Greek Guide


Tilos Car Hire Greece Greek Rentals

Car hire is far from essential on Tilos as this is a one road island and most foreign visitors who come here are keen to explore the countryside on foot. There are regular bus services to and from the port town of Livadia and the capital Megalo Horio. Buses also run frequently to popular Eristos Beach 2.5 kilometres south of the capital and you can take an excursion boat to the more remote beaches around the coastline.

But you may decide to hire a car or scooter for at least a day or two during your visit, especially if you're not a keen hiker. You can rent a car or moped from Stefanakis Travel or Tilos Travel in the port. Prices vary according to the season, type of vehicle and duration of the rental agreement. The island's only filling station is midway between Livadia and Megalo Horio.

If you're thinking of hiring a scooter check that your travel insurance covers you for motorbike accidents before you take to the island's rough tracks because many policies don't. And remember that wearing a helmet is compulsory in Greece if you're riding anything over 49 cc although you wouldn't think so to look at many of the local motorcyclists. In any event, it's a sensible precaution because there have been numerous cases of inexperienced foreigners ending up in hospital after coming a cropper on the hazardous roads of the Greek islands.

With the freedom of your own set of wheels you'll be able to make the journey from the port to the capital along the eight kilometre stretch of road that was widened and paved in 2000.

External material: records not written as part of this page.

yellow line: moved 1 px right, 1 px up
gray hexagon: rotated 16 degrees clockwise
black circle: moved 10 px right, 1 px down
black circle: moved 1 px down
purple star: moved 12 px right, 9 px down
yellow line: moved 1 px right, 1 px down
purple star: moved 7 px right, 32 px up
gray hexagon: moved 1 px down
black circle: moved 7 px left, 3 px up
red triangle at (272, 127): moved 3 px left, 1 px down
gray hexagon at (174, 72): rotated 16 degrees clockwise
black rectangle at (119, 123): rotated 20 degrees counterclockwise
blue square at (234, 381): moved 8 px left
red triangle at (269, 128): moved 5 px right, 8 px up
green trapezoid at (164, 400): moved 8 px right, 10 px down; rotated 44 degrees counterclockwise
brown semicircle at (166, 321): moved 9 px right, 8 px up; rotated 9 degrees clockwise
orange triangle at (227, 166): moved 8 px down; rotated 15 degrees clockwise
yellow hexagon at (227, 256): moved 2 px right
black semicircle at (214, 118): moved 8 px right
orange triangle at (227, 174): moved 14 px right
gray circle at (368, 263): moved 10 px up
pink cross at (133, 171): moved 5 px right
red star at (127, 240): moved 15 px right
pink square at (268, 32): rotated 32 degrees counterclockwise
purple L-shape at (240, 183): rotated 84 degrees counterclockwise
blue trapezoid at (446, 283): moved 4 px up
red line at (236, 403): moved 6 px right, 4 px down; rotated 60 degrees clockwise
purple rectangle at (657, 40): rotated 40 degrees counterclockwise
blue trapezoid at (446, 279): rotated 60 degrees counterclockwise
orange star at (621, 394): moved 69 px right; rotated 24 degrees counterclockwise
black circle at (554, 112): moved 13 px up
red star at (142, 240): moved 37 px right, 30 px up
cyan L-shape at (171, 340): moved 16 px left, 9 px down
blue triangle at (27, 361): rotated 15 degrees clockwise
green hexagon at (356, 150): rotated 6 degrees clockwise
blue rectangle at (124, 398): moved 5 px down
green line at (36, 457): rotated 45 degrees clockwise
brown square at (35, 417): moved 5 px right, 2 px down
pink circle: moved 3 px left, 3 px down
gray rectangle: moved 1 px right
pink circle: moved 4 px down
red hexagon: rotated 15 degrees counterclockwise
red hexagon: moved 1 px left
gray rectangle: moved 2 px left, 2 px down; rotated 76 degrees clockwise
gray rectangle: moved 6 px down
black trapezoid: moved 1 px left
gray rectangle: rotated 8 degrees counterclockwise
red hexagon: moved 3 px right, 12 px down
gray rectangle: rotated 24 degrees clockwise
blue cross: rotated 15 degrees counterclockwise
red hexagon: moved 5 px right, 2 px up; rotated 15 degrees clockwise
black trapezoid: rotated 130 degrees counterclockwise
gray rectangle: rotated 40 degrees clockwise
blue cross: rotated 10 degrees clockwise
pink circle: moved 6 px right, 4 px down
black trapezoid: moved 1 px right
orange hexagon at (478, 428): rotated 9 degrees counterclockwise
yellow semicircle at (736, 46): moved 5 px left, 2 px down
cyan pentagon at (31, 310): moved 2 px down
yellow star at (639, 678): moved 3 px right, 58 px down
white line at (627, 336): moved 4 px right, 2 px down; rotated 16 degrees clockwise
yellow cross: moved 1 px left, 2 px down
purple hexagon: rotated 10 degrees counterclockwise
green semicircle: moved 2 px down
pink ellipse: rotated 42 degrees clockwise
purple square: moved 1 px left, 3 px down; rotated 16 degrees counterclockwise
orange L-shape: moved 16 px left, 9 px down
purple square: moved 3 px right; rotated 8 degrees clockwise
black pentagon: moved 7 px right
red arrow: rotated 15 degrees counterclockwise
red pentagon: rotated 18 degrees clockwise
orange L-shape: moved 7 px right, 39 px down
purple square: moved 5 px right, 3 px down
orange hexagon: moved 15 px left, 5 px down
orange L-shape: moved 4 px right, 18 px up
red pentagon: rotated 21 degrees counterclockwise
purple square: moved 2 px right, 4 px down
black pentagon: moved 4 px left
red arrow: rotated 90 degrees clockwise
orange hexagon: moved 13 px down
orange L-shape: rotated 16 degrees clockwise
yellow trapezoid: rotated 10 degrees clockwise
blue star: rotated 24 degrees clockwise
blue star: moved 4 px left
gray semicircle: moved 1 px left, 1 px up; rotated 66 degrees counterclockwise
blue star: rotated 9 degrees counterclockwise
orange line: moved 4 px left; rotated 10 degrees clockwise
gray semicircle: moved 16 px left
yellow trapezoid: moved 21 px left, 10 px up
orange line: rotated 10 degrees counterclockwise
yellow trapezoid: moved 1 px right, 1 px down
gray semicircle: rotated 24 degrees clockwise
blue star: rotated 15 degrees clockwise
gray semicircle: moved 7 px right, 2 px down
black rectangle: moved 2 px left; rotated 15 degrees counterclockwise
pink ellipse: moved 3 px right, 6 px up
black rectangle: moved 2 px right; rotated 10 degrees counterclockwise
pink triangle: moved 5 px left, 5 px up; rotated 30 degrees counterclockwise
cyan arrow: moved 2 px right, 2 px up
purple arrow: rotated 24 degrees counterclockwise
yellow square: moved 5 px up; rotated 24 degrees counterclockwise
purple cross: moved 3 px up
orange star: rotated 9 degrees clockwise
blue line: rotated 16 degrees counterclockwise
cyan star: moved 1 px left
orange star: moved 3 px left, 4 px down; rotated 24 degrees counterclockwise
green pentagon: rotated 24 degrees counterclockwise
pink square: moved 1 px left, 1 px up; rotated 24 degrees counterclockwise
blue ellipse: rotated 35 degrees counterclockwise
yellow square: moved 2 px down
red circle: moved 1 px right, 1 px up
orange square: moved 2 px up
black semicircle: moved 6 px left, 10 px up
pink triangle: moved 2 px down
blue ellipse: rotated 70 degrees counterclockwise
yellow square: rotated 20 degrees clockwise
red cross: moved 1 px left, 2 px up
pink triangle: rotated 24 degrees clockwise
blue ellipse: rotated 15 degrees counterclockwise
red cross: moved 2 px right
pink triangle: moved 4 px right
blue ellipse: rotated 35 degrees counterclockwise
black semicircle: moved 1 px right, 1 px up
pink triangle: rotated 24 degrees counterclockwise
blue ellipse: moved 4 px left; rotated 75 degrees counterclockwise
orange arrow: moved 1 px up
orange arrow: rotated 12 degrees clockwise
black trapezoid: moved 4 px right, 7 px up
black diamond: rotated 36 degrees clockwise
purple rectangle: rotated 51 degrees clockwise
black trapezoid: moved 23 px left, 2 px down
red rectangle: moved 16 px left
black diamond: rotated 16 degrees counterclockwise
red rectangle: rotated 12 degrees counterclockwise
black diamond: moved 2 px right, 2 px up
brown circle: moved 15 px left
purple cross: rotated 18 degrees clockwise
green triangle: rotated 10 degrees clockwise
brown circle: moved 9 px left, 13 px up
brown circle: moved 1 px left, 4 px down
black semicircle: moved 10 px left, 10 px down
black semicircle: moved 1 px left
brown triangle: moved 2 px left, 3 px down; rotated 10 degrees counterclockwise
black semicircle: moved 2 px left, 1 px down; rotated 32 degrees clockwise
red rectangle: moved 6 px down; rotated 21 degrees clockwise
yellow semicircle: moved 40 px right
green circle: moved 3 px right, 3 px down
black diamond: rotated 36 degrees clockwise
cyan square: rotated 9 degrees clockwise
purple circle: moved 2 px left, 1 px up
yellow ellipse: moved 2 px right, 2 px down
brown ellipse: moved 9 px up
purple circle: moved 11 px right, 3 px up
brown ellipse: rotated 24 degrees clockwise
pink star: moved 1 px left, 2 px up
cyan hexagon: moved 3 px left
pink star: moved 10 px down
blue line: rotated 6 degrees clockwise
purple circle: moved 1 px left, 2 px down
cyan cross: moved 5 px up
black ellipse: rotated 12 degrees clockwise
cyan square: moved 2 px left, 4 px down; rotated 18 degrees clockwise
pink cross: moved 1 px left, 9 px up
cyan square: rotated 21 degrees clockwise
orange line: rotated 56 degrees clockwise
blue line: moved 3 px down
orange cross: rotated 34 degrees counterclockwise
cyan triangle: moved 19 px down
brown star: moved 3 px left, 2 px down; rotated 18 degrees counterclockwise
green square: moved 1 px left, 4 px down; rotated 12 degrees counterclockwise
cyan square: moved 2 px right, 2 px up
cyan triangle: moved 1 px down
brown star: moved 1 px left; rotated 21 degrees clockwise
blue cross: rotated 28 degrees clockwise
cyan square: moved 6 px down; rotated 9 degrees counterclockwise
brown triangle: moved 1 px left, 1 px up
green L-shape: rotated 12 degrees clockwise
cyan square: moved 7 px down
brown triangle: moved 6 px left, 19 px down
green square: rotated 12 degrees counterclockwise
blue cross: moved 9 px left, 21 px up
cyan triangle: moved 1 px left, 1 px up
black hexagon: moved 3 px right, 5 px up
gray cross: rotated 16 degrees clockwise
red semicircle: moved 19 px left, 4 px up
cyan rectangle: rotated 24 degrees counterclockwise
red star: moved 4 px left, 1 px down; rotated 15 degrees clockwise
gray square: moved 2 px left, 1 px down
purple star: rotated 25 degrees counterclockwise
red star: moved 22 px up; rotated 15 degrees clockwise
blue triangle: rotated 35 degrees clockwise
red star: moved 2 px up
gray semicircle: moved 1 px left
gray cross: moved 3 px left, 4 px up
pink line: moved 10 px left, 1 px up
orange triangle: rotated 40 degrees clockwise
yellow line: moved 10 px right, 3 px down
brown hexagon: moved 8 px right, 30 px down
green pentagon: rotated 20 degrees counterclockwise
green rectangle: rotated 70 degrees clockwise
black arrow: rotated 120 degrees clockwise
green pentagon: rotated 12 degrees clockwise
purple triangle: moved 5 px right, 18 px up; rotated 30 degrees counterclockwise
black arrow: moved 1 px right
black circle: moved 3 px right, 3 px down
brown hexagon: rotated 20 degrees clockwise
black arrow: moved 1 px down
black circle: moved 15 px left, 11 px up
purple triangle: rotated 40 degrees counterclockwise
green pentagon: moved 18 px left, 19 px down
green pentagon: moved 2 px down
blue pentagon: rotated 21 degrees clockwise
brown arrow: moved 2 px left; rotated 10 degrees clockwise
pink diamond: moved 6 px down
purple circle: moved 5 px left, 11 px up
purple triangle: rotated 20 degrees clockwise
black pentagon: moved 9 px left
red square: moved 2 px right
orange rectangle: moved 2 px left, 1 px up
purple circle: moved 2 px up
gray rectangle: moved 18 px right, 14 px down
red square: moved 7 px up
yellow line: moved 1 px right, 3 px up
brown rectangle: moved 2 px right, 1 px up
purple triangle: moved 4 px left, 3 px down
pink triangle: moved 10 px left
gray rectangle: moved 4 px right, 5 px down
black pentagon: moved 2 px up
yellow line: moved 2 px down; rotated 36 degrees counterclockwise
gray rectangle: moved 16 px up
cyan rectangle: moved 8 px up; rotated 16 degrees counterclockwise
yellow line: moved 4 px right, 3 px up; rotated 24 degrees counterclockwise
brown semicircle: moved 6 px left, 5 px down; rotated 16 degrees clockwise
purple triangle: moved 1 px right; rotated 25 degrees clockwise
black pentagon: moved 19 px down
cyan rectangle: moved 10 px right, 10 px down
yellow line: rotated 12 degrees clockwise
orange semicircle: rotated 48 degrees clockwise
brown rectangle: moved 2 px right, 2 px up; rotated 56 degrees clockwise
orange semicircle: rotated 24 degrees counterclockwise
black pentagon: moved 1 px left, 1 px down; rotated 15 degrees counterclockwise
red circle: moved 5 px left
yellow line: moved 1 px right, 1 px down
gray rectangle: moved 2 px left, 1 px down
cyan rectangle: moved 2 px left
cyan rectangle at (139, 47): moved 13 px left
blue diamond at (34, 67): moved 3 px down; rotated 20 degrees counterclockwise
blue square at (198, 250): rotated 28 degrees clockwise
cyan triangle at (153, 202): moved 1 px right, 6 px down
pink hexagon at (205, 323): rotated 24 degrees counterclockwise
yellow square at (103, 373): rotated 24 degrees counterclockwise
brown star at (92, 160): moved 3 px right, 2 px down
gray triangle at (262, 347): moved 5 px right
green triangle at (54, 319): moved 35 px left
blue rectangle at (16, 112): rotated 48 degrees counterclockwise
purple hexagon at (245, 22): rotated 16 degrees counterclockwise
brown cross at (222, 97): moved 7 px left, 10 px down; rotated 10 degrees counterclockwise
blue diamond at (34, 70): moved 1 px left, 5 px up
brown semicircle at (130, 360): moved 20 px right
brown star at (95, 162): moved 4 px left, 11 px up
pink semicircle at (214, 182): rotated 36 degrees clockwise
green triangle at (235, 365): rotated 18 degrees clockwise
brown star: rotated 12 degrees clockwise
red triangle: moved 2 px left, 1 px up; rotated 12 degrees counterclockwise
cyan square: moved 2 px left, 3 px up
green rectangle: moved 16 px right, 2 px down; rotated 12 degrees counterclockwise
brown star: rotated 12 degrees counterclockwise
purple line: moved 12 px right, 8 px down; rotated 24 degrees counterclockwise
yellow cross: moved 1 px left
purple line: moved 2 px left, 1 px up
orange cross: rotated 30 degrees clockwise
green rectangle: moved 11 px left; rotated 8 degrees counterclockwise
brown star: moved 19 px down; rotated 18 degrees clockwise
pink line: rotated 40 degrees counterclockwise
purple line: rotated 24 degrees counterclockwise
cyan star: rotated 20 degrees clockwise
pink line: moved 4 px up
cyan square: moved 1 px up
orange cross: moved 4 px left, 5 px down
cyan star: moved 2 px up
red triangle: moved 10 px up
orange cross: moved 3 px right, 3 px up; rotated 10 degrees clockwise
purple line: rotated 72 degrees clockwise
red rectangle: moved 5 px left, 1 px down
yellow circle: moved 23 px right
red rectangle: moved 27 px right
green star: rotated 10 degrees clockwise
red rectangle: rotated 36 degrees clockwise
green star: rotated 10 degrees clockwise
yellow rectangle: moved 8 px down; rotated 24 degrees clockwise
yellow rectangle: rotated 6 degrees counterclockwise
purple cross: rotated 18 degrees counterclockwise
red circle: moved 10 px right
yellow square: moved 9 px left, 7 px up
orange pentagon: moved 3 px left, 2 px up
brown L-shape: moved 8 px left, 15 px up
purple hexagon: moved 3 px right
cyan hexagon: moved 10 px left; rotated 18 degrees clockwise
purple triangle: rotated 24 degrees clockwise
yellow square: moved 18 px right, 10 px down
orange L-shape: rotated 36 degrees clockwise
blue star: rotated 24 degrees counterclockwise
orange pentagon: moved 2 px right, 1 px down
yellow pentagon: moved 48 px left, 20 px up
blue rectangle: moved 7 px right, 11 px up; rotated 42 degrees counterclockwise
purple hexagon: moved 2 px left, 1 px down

Megalo Horio is a pretty whitewashed settlement overlooked by the huge Castle of the Knights of St John which you can via a 40 minute walk along a trail that begins at the northern end of the village. Explore the village's maze of narrow alleyways and take the time to visit the small Palaeontological Museum which houses the fossilised bones of mastodons (midget elephants) dating back to 7,000 BC. The bones were found in the Harkadhio Cave in the centre of the island in 1971.

Drive a short distance west of Megalo Horio and you'll come to Agios Antonios Beach which has a decent taverna, frequented by local fishermen, and the petrified remains of lava trapped human skeletons. You can see these eerie beach rocks at low tide they're thought to be the fossilised remains of sailors caught in the eruption of the nearby volcanic island of Nisyros in 600 BC.

The road continues west to the remote beach of Plaka in the north west corner of the island good for swimming but there are not tourist facilities.

A short drive south down the west coast from Plaka takes you to the island's main visitor attraction the 15th century Monastery of Agiou Pandelimona, perched 200 metres up on a cliff top. The fortified monastery has a beautiful mosaic courtyard, some fine 18th century frescoes, circular chapels and the cells where the monks once lived.